Litote, parabole et allégorie

Ce roman, le plus beau et le plus bouleversant, à notre sens, est un roman d’amour empreint de culpabilité, de tragique, et s’inscrit pourtant dans une tentative de sublimer ces dimensions souffrantes et qui apparaissent comme telles, à travers la reconstruction de la propre légende du créateur, de son lieu et espace d’énonciation, et de son nom propre, celui qui s’élabore dans la complexe opération d’aller-retour entre soi et l’autre, altérités intérieures et extérieures, féminines et masculines, de civilisations et d’appartenances, d’Histoires enfin plus ou moins récentes.

Dans ce cadre, l’utilisation et la conformité à l’art de la litote se complexifie et s’appuie sur un autre usage en étroit rapport avec les énonciations détournées : il s’agit de l’art de la parabole et celui de l’allégorie.

Le récit mis en place ne peut exister en tant que récit de la profondeur, de la souffrance ou de l’éblouissement que s’il s’appuie et renvoie à un récit-type ou phare, qui signifie fortement du point de vue culturel et imaginaire notamment.
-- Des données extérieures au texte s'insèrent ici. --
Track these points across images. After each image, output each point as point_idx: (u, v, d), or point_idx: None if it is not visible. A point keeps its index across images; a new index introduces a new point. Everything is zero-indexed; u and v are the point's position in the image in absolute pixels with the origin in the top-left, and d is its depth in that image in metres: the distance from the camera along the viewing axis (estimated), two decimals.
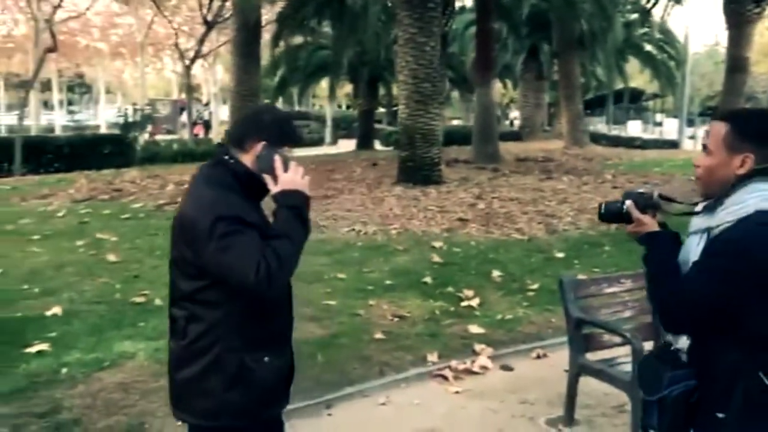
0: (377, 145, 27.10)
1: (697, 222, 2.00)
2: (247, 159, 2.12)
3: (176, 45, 24.21)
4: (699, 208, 2.03)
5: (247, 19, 12.10)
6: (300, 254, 2.09)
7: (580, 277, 4.83)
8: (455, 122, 43.89)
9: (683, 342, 2.00)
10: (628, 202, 2.09)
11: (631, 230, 2.09)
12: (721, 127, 1.96)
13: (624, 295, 4.08)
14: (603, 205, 2.18)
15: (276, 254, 1.96)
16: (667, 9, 23.30)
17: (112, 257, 6.79)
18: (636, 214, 2.06)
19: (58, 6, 19.81)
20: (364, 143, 27.04)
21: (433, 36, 10.85)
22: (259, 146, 2.11)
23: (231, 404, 2.12)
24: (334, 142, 37.84)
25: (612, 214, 2.15)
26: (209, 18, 22.03)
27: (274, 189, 2.09)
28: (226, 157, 2.14)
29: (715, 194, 1.96)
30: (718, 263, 1.83)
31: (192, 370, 2.12)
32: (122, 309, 5.46)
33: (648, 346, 3.76)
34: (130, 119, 21.73)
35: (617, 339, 3.81)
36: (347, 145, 30.70)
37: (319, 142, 38.22)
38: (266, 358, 2.15)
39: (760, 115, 2.07)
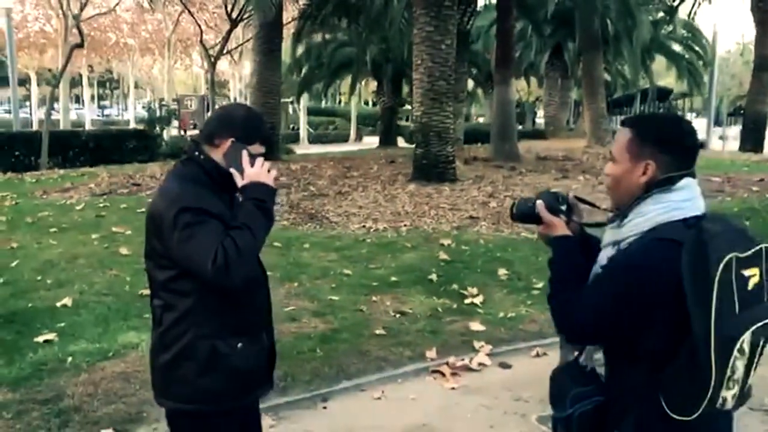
0: (401, 142, 27.13)
1: (608, 235, 1.93)
2: (217, 155, 2.22)
3: (201, 42, 24.44)
4: (609, 219, 1.95)
5: (266, 16, 12.22)
6: (261, 244, 2.17)
7: None
8: (481, 119, 43.79)
9: (597, 359, 1.96)
10: (539, 203, 2.02)
11: (541, 232, 2.03)
12: (625, 134, 1.89)
13: None
14: (515, 204, 2.11)
15: (234, 244, 2.05)
16: (694, 7, 23.03)
17: (124, 250, 6.95)
18: (545, 215, 1.99)
19: (86, 3, 20.13)
20: (387, 140, 27.10)
21: (449, 34, 10.87)
22: (228, 143, 2.21)
23: (205, 390, 2.21)
24: (358, 138, 38.01)
25: (523, 213, 2.08)
26: (234, 15, 22.22)
27: (240, 183, 2.19)
28: (197, 153, 2.25)
29: (625, 204, 1.90)
30: (614, 280, 1.79)
31: (166, 356, 2.23)
32: (130, 300, 5.59)
33: None
34: (156, 114, 22.01)
35: None
36: (372, 141, 30.84)
37: (344, 138, 38.48)
38: (239, 344, 2.24)
39: (662, 120, 2.03)
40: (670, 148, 1.85)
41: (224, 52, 24.63)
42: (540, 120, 41.58)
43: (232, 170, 2.19)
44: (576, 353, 2.05)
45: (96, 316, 5.30)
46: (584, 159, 16.08)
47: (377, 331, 5.17)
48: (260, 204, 2.15)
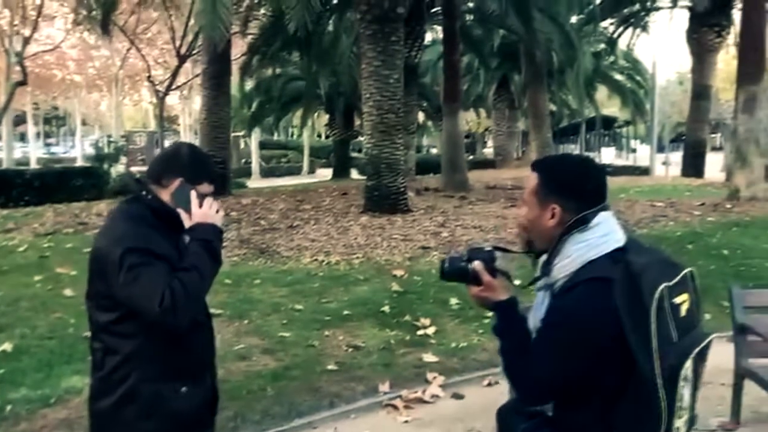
0: (354, 174, 27.24)
1: (540, 282, 1.95)
2: (165, 195, 2.22)
3: (149, 78, 24.26)
4: (537, 269, 1.97)
5: (215, 50, 12.23)
6: (208, 285, 2.17)
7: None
8: (433, 150, 44.29)
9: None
10: (477, 264, 1.94)
11: (477, 294, 1.96)
12: (533, 178, 1.93)
13: None
14: (446, 262, 1.99)
15: (182, 285, 2.03)
16: (633, 38, 23.88)
17: (68, 292, 6.76)
18: (486, 278, 1.95)
19: (28, 40, 19.83)
20: (340, 172, 27.22)
21: (397, 69, 11.04)
22: (176, 183, 2.20)
23: None
24: (311, 171, 38.04)
25: (456, 273, 1.98)
26: (182, 51, 22.17)
27: (188, 223, 2.18)
28: (144, 193, 2.24)
29: (539, 247, 1.93)
30: (557, 336, 1.79)
31: (108, 401, 2.18)
32: (74, 343, 5.42)
33: None
34: (103, 151, 21.65)
35: None
36: (325, 174, 30.87)
37: (297, 171, 38.46)
38: (183, 388, 2.21)
39: (565, 164, 2.06)
40: (573, 193, 1.88)
41: (173, 87, 24.48)
42: (489, 149, 42.26)
43: (180, 210, 2.19)
44: None
45: (38, 361, 5.13)
46: None
47: (329, 367, 5.13)
48: (207, 245, 2.15)
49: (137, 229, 2.14)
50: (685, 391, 1.73)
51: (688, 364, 1.72)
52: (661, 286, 1.69)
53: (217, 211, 2.24)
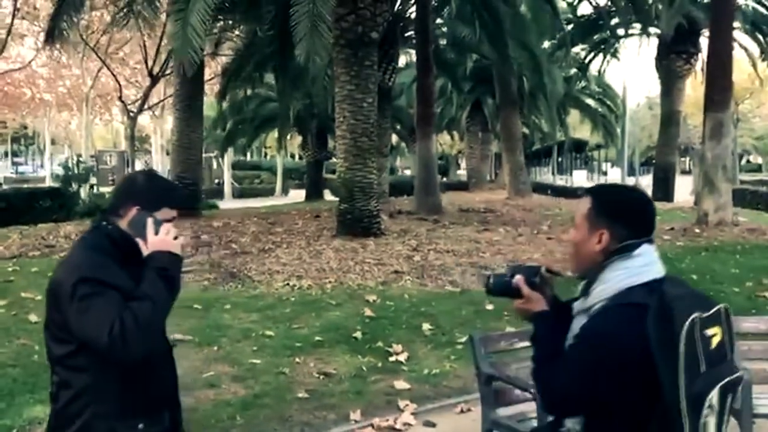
0: (328, 195, 27.19)
1: (578, 305, 2.00)
2: (124, 224, 2.17)
3: (120, 98, 24.06)
4: (579, 292, 2.02)
5: (187, 73, 12.19)
6: (163, 315, 2.11)
7: (495, 332, 4.86)
8: (407, 171, 44.47)
9: (574, 421, 1.99)
10: (518, 278, 2.04)
11: (520, 307, 2.05)
12: (585, 203, 1.98)
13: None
14: (490, 278, 2.12)
15: (133, 315, 1.97)
16: (603, 64, 24.33)
17: (34, 317, 6.60)
18: (526, 290, 2.02)
19: None
20: (313, 194, 27.16)
21: (370, 93, 11.07)
22: (133, 211, 2.15)
23: None
24: (284, 192, 37.90)
25: (500, 288, 2.09)
26: (155, 71, 22.06)
27: (146, 251, 2.13)
28: (104, 223, 2.19)
29: (586, 271, 1.97)
30: (585, 354, 1.84)
31: None
32: (38, 372, 5.27)
33: None
34: (72, 171, 21.32)
35: (527, 394, 3.85)
36: (298, 195, 30.77)
37: (270, 192, 38.31)
38: (140, 425, 2.13)
39: (620, 191, 2.10)
40: (625, 219, 1.93)
41: (145, 107, 24.32)
42: (463, 171, 42.54)
43: (138, 240, 2.14)
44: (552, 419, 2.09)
45: (0, 390, 4.99)
46: (504, 211, 16.49)
47: (300, 395, 5.06)
48: (163, 273, 2.09)
49: (92, 259, 2.09)
50: (709, 419, 1.76)
51: (715, 393, 1.75)
52: (693, 315, 1.74)
53: (176, 238, 2.17)
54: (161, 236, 2.13)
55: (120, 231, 2.16)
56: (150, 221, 2.14)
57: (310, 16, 9.63)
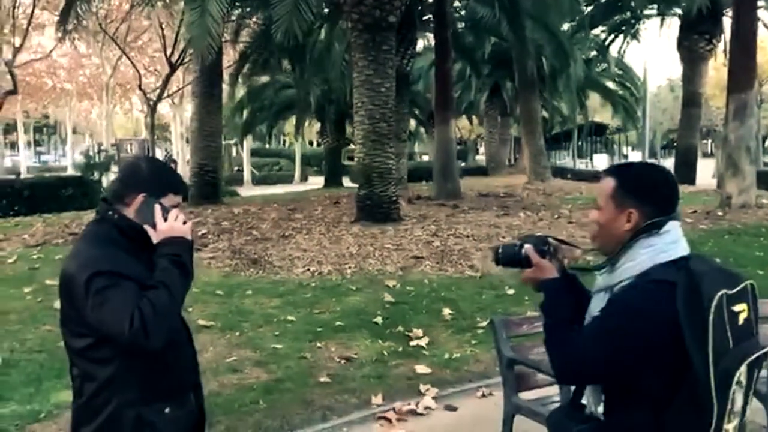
0: (346, 182, 27.23)
1: (600, 281, 2.01)
2: (130, 212, 2.15)
3: (140, 87, 24.20)
4: (598, 266, 2.02)
5: (205, 62, 12.22)
6: (180, 301, 2.11)
7: (516, 316, 4.86)
8: (425, 157, 44.34)
9: (595, 401, 2.00)
10: (527, 247, 2.04)
11: (528, 276, 2.05)
12: (609, 182, 1.97)
13: None
14: (500, 249, 2.11)
15: (151, 304, 1.98)
16: (623, 46, 24.01)
17: (58, 304, 6.69)
18: (536, 259, 2.03)
19: (19, 49, 19.76)
20: (332, 180, 27.19)
21: (388, 77, 11.02)
22: (140, 198, 2.14)
23: None
24: (303, 179, 38.01)
25: (509, 258, 2.08)
26: (174, 59, 22.15)
27: (155, 238, 2.13)
28: (110, 213, 2.17)
29: (611, 250, 1.97)
30: (612, 324, 1.84)
31: (90, 428, 2.12)
32: (64, 357, 5.26)
33: None
34: (93, 160, 21.57)
35: (549, 378, 3.84)
36: (317, 182, 30.84)
37: (289, 179, 38.43)
38: (167, 410, 2.16)
39: (643, 169, 2.09)
40: (652, 197, 1.94)
41: (164, 95, 24.44)
42: (482, 157, 42.33)
43: (146, 227, 2.13)
44: (572, 397, 2.10)
45: (27, 375, 5.07)
46: (525, 195, 16.40)
47: (322, 379, 5.09)
48: (176, 259, 2.09)
49: (103, 251, 2.08)
50: (737, 396, 1.78)
51: (743, 369, 1.77)
52: (720, 292, 1.75)
53: (185, 222, 2.16)
54: (170, 222, 2.12)
55: (127, 220, 2.15)
56: (158, 208, 2.13)
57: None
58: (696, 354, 1.72)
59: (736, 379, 1.75)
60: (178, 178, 2.33)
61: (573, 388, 2.14)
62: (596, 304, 1.96)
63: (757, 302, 1.90)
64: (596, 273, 2.03)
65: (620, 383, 1.88)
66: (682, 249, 1.91)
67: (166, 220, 2.12)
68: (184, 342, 2.30)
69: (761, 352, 1.83)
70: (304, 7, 9.92)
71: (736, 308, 1.79)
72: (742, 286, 1.82)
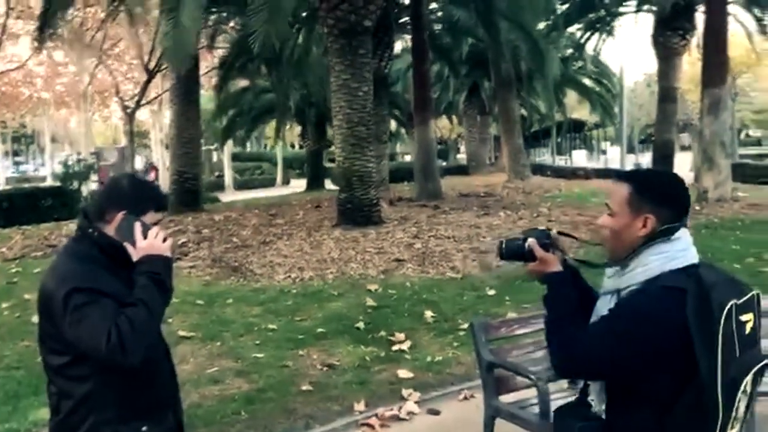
0: (329, 184, 27.21)
1: (608, 283, 2.02)
2: (111, 230, 2.16)
3: (118, 94, 24.01)
4: (608, 271, 2.04)
5: (180, 70, 12.16)
6: (158, 319, 2.12)
7: (499, 319, 4.89)
8: (407, 157, 44.38)
9: (599, 402, 2.02)
10: (531, 240, 2.06)
11: (533, 269, 2.07)
12: (623, 188, 1.98)
13: (534, 335, 4.15)
14: (503, 243, 2.13)
15: (129, 321, 1.99)
16: (599, 43, 24.17)
17: (37, 319, 6.64)
18: (539, 252, 2.04)
19: None
20: (314, 183, 27.17)
21: (366, 81, 11.04)
22: (120, 216, 2.15)
23: None
24: (285, 182, 37.91)
25: (513, 252, 2.10)
26: (151, 66, 22.00)
27: (135, 256, 2.13)
28: (90, 230, 2.18)
29: (621, 255, 1.98)
30: (621, 326, 1.85)
31: None
32: (42, 373, 5.25)
33: (554, 386, 3.85)
34: (72, 169, 21.35)
35: (528, 381, 3.87)
36: (299, 185, 30.77)
37: (271, 183, 38.30)
38: (144, 428, 2.16)
39: (659, 175, 2.14)
40: (668, 202, 1.96)
41: (143, 102, 24.26)
42: (463, 155, 42.45)
43: (126, 244, 2.14)
44: (578, 394, 2.13)
45: (5, 393, 5.03)
46: (505, 194, 16.49)
47: (304, 387, 5.09)
48: (155, 277, 2.10)
49: (82, 267, 2.09)
50: (741, 404, 1.81)
51: (748, 379, 1.81)
52: (731, 303, 1.78)
53: (164, 240, 2.17)
54: (150, 240, 2.13)
55: (107, 238, 2.16)
56: (138, 225, 2.14)
57: (270, 9, 9.74)
58: (704, 361, 1.75)
59: (742, 388, 1.78)
60: (160, 194, 2.34)
61: (580, 386, 2.16)
62: (603, 306, 1.98)
63: (761, 312, 1.93)
64: (605, 276, 2.05)
65: (623, 384, 1.90)
66: (692, 256, 1.93)
67: (146, 237, 2.13)
68: (162, 359, 2.30)
69: (765, 361, 1.87)
70: (280, 17, 9.87)
71: (744, 318, 1.82)
72: (749, 295, 1.86)
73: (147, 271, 2.10)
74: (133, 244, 2.13)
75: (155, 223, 2.19)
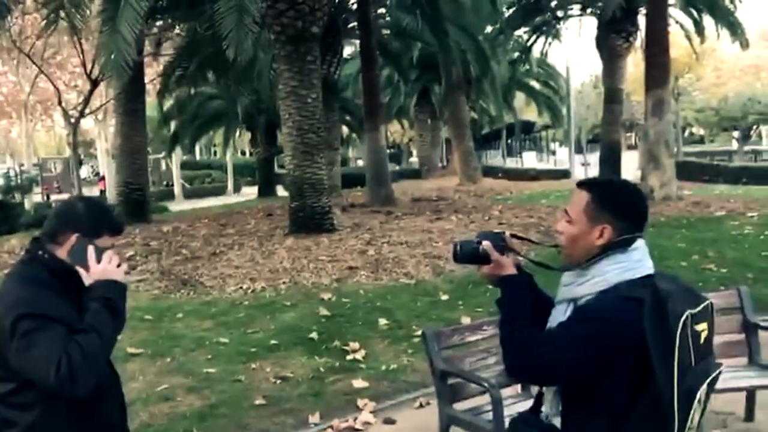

Seule la mise en dialogue ou en interrogation, la désignation silencieuse mais appuyée de ce lien secret, qui renvoie à l‘intimité du créateur-narrateur, à ses territoires d’origines, aux dialectiques multiples de la mise en parole et en récit par lesquelles il passe et s’affirme en tant que tel, lui permettent alors de conquérir et d’écrire son identité déchirée et toujours transitoire.

Le récit mis en place se refuse également à tomber dans les lieux communs discursifs et romanesques qui concernent l’amour, tout comme il se refuse à les nommer directement : l’amour est déjà comme nous l’avons dit et montré dans notre deuxième partie, une puissance métaphorique : elle use de subterfuges, notamment langagiers pour affirmer son existence.

L’amour est également, loin des discours établis et ronronnants de bonheur, une dangereuse puissance de déguisement et de transformation de soi et de l’autre ; pour s’accomplir et dépasser cette étape, il exige l’acquisition d’une lucidité qui s’appuie notamment sur le lent travail d ‘élagage et de recouvrement de soi et de l’autre, car l’identité ne peut être séparée de l’altérité. Nécessaires l’une à l’autre, elles sont à l’origine même de l’être.